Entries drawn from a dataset
Segment Open
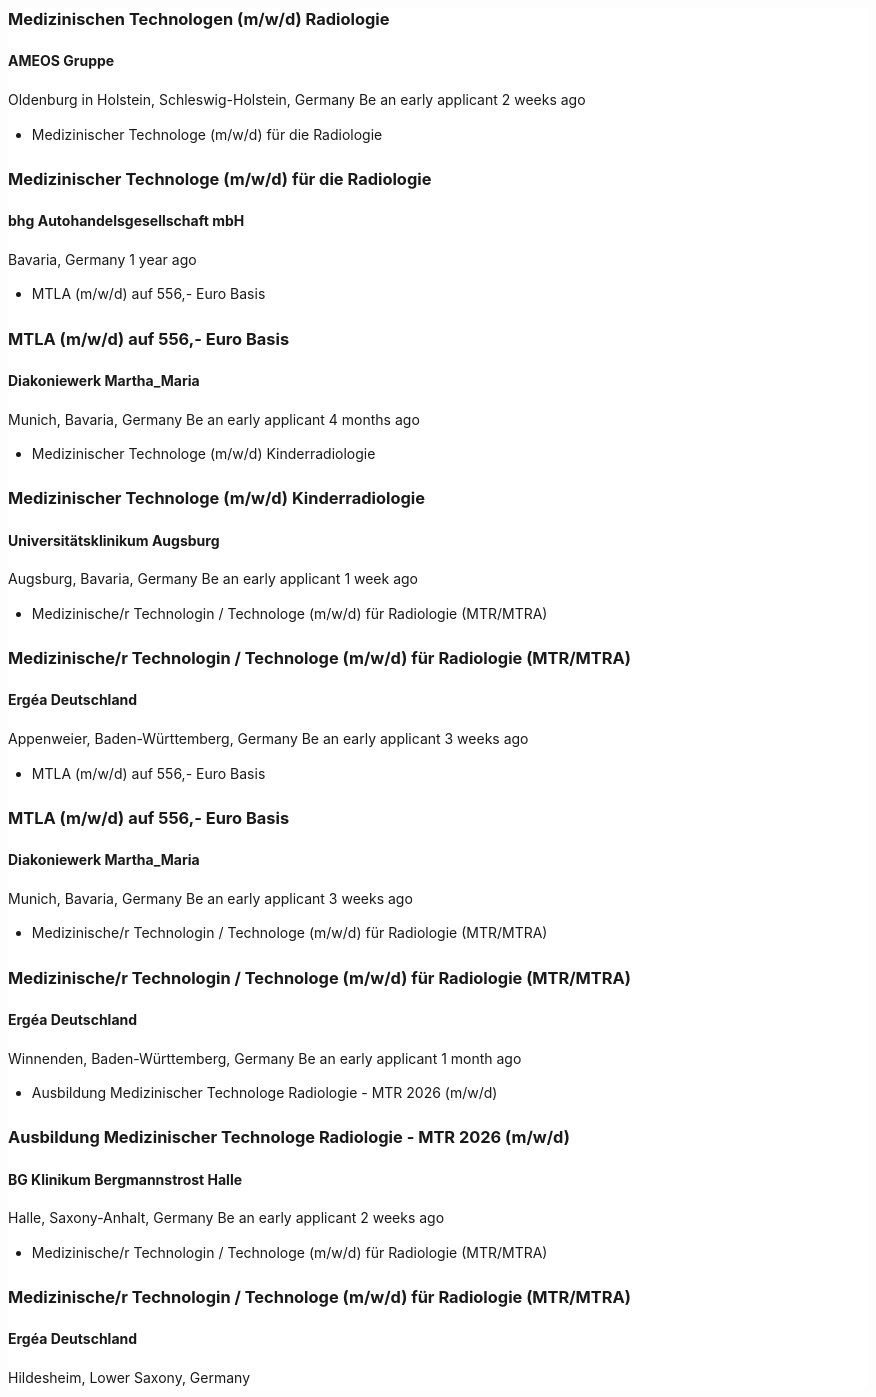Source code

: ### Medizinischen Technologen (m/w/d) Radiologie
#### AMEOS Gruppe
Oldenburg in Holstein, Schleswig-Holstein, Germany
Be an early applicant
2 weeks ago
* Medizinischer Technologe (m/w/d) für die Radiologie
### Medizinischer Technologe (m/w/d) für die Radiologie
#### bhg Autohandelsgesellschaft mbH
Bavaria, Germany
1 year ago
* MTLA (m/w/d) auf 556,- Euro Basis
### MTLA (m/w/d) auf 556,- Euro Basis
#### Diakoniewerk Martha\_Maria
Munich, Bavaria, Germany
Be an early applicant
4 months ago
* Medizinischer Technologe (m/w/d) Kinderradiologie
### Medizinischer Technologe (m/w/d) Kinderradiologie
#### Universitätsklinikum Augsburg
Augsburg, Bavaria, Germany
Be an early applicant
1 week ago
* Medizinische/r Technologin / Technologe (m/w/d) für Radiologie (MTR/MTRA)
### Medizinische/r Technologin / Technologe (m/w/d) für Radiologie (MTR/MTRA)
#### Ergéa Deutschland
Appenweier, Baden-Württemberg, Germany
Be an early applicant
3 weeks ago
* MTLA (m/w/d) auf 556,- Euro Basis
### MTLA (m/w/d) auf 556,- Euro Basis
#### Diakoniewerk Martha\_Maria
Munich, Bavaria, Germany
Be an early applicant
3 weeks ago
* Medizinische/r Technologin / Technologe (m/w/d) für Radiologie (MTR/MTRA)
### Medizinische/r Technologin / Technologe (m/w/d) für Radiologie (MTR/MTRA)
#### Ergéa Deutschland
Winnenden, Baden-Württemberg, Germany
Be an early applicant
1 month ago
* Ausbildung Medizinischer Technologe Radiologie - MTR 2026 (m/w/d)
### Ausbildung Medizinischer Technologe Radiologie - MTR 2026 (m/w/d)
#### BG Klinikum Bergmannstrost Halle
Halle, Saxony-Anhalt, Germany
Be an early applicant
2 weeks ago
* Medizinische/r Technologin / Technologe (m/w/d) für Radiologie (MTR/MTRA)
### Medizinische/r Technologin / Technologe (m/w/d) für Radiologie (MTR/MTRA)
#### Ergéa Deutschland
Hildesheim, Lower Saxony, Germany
Segment Closed
Segment Open
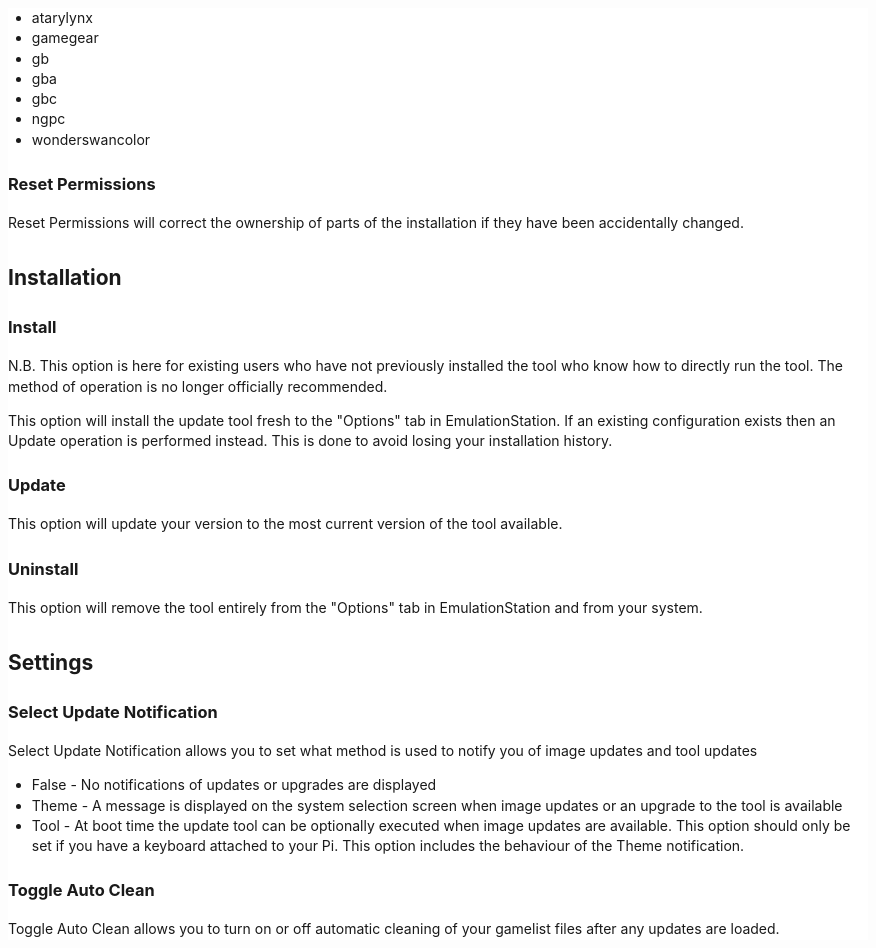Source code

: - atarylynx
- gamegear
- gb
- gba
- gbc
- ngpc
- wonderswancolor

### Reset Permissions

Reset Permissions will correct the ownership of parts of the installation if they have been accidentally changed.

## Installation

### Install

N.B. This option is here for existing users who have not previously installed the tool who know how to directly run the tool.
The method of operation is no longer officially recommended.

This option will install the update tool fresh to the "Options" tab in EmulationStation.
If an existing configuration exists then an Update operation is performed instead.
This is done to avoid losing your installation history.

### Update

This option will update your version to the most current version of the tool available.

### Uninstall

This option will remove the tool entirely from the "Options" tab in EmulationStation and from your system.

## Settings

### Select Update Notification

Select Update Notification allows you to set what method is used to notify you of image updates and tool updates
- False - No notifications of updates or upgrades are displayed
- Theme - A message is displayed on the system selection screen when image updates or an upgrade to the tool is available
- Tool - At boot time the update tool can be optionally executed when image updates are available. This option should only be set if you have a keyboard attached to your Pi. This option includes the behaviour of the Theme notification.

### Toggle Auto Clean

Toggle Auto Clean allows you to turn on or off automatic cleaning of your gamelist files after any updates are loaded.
Segment Closed
[The problem] Please identify every line in the entries above that contains the string "Clean" and copy each one out in full. Case counts.

[Response below]
### Toggle Auto Clean
Toggle Auto Clean allows you to turn on or off automatic cleaning of your gamelist files after any updates are loaded.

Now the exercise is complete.